Le départ surpris des éléments camerounais de la Minusca de Bozoum, ce 14 janvier inquiète la population. Elle appelle à une relève urgente afin d’éviter un vide qui profiterait aux groupes armés.

Ce retrait intervient alors que la préfecture de l’Ouham Pendé dont Bozoum est le chef-lieu fait face aux violences perpétrées par des groupes armés, notamment des miliciens Anti-Balaka, la Révolution Justice (RJ) et le groupe 3R.

C’est le samedi 14 janvier que la population était surprise que le contingent camerounais de la Minusca était absent de sa base.
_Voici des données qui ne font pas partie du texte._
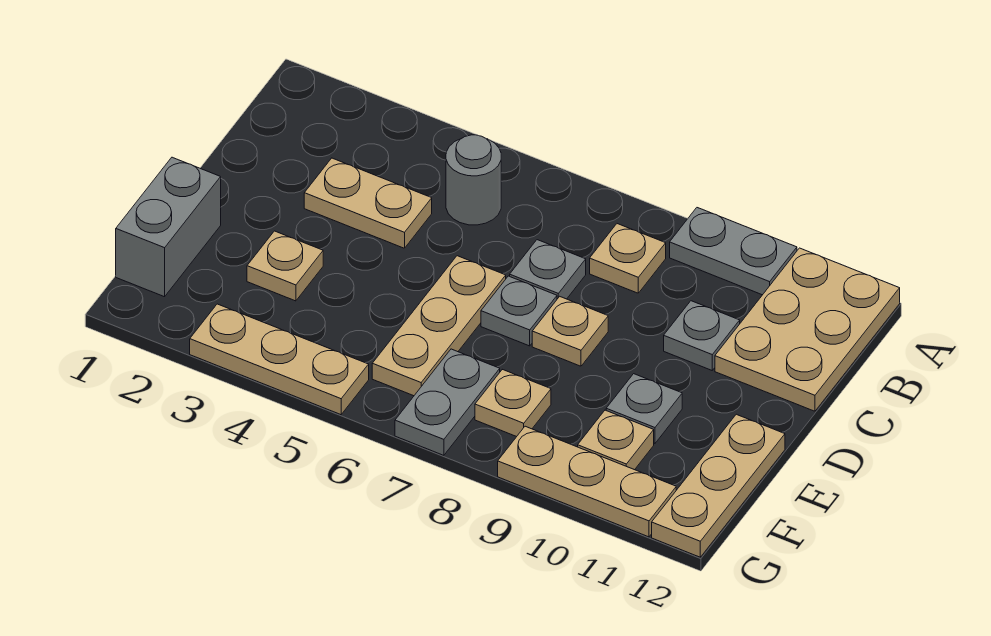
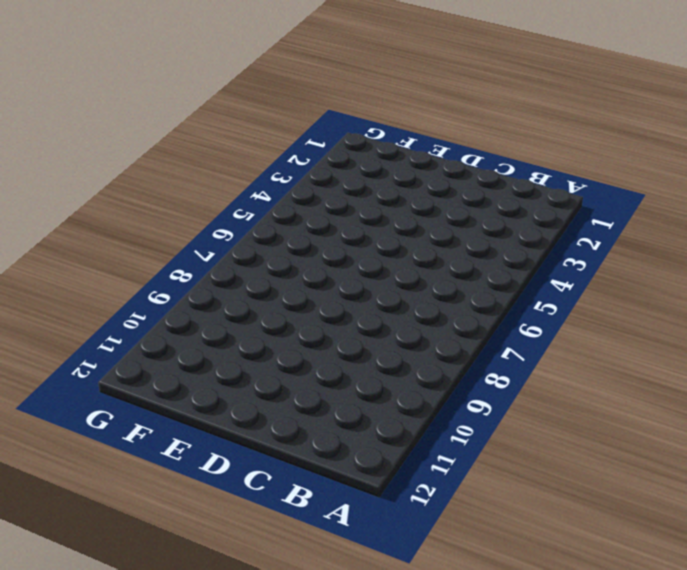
none -> grey 1x2 plate [670,208,797,295]
none -> tan 2x3 plate [715,248,900,411]
none -> grey 1x1 round brick [446,135,501,225]

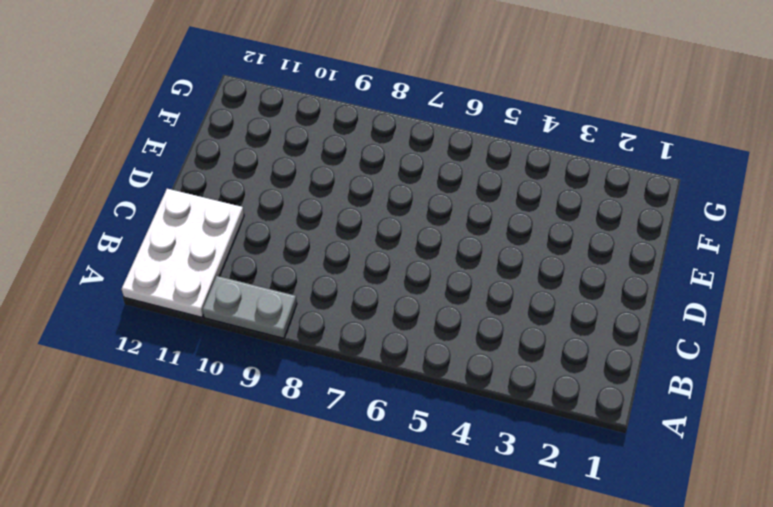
white 2x3 plate [122,189,244,317] -> tan 2x3 plate [715,248,900,411]
none -> grey 1x1 round brick [446,135,501,225]
none -> tan 1x1 plate [590,224,666,293]
none -> tan 1x2 plate [304,158,432,248]

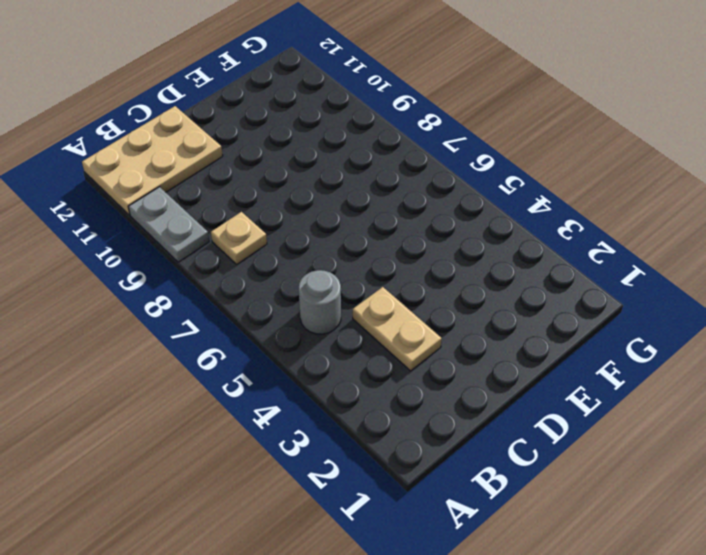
none -> grey 1x1 plate [510,240,586,299]
none -> grey 1x1 plate [664,301,740,370]
none -> tan 1x3 plate [372,256,506,396]

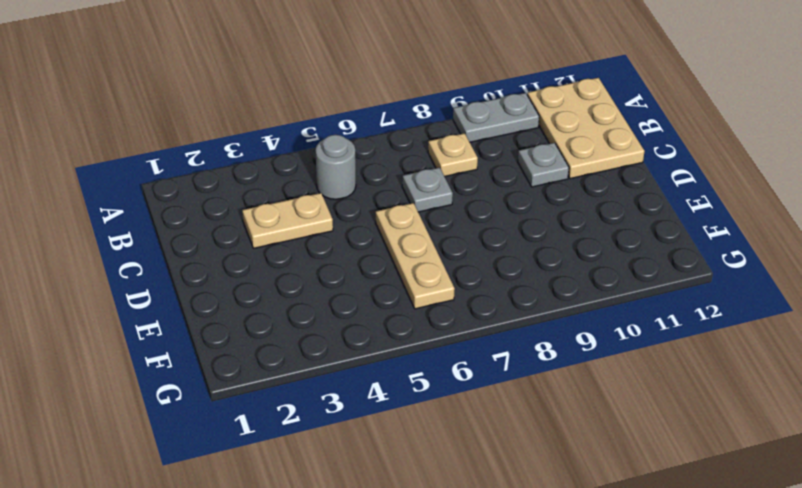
none -> grey 1x1 plate [481,276,557,346]
none -> tan 1x1 plate [532,296,608,366]
none -> grey 1x2 brick [116,157,221,297]

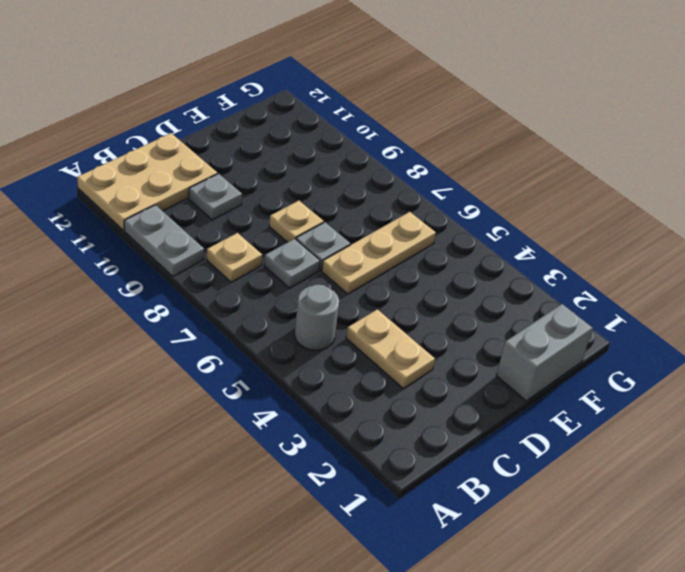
none -> tan 1x1 plate [247,231,323,301]
none -> grey 1x1 plate [606,374,682,443]
none -> tan 1x3 plate [652,414,785,557]

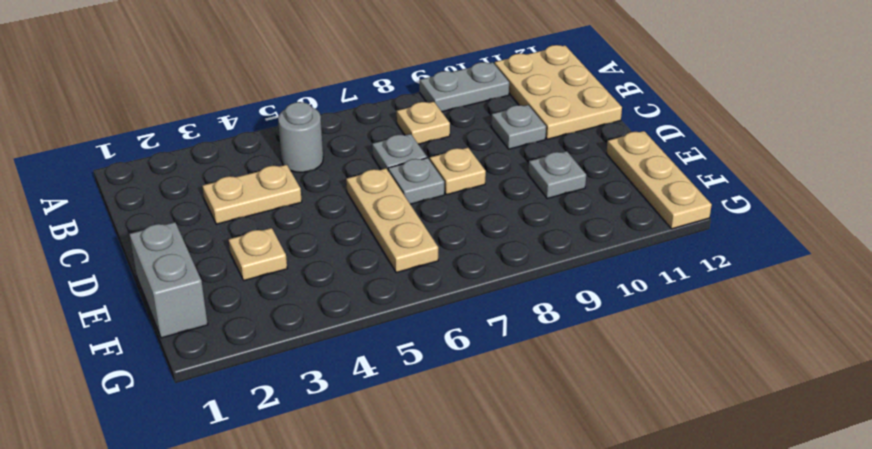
none -> grey 1x2 plate [395,349,500,455]
none -> tan 1x1 plate [475,369,551,437]
none -> tan 1x1 plate [578,410,654,470]

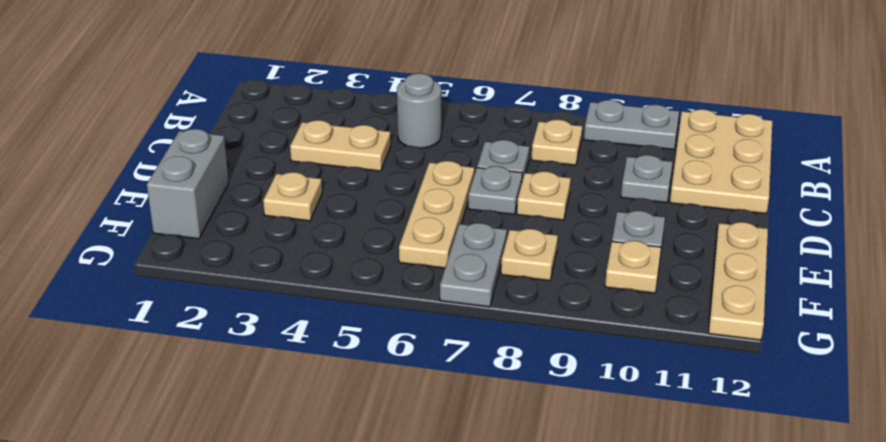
none -> tan 1x3 plate [190,304,369,415]
none -> tan 1x3 plate [498,426,676,537]

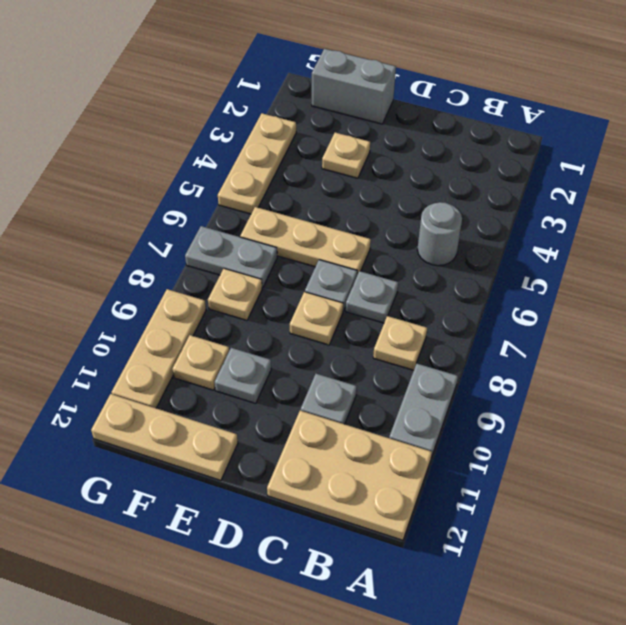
none -> tan 1x2 plate [304,158,432,248]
Même réaction de la part des autorités, « lorsque nous étions dans la base, nous nous sommes rendus compte que les installations, les portes et autres ont été enlevées », a témoigné une autorité locale de la ville

Selon les informations du RJDH, pour éviter que la base ne soit vandalisée, la municipalité de la ville et l’organisation de la jeunesse ont mis en place un système de sécurité avant l’arrivée d’un autre contingent.

Ce départ « inattendu, brusque et sans relève inquiète la population et nous demandons un envoie rapide d’autre contingent. Car, ici, il n’y a pas des forces conventionnelles », a regretté une source humanitaire dans la ville.

Selon le porte-parole de la Minusca Vladimir Monteiro, ce retrait avait eu lieu depuis longtemps, « il ne restait surplace  que quelques éléments qui  gardaient l’endroit où se trouvaient quelques équipements liés aux élections. Ces éléments sont partis, c’est la fin de cette base opérationnelle temporaire. Ni Bozoum, ni les autres bases de l’Ouham Pendé ou d’ailleurs où les bases temporaires sont supprimées, ne sont à abandonner », a-t-il dit.

Pour lui, la Minusca maintient sa présence par des patrouilles, « le nouveau concept de la force, c’est une meilleure capacité d’anticipation et une meilleure réactivité ».

En décembre 2016, ce contingent a été accusé de se verser dans le commerce des bières dans la région.